» ASSIGNMENT
Beginning at the line containing "#Principles" in the material below and ending at the line containing "Dick Burnett …", return each line exactly and add nothing.

» DATA IN THIS EXERCISE
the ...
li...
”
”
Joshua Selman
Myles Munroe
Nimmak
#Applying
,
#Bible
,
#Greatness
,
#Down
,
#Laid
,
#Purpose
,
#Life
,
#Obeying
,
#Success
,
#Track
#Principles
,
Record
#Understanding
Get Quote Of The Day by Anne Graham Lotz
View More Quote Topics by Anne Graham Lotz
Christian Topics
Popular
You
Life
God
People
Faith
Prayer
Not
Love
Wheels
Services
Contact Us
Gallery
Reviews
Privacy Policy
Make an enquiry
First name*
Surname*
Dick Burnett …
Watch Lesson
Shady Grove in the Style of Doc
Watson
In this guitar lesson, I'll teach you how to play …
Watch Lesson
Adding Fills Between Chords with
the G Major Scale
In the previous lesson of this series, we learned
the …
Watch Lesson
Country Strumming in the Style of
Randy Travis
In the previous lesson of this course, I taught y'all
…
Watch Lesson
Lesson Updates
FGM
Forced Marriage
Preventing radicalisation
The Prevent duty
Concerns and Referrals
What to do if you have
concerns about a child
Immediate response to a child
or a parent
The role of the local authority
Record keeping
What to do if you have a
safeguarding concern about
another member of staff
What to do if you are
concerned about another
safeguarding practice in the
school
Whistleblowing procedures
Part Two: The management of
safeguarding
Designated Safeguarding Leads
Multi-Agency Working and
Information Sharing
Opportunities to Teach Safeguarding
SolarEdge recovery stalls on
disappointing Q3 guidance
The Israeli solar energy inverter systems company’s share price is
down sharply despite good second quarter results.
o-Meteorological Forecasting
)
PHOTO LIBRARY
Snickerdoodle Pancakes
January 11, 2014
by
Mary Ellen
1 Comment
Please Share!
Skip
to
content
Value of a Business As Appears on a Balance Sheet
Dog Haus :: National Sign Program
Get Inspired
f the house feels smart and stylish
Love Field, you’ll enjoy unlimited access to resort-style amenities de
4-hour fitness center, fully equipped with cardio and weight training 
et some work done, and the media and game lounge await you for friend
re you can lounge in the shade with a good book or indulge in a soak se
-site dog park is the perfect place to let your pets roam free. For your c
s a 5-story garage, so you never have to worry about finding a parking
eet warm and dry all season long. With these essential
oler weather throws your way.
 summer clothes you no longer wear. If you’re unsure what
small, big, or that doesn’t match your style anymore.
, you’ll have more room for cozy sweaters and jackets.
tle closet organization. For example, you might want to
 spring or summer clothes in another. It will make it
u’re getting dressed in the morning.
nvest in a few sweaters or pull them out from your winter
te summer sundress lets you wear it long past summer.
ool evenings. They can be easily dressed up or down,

» SOLUTION TO THIS PROBLEM
#Principles
,
Record
#Understanding
Get Quote Of The Day by Anne Graham Lotz
View More Quote Topics by Anne Graham Lotz
Christian Topics
Popular
You
Life
God
People
Faith
Prayer
Not
Love
Wheels
Services
Contact Us
Gallery
Reviews
Privacy Policy
Make an enquiry
First name*
Surname*
Dick Burnett …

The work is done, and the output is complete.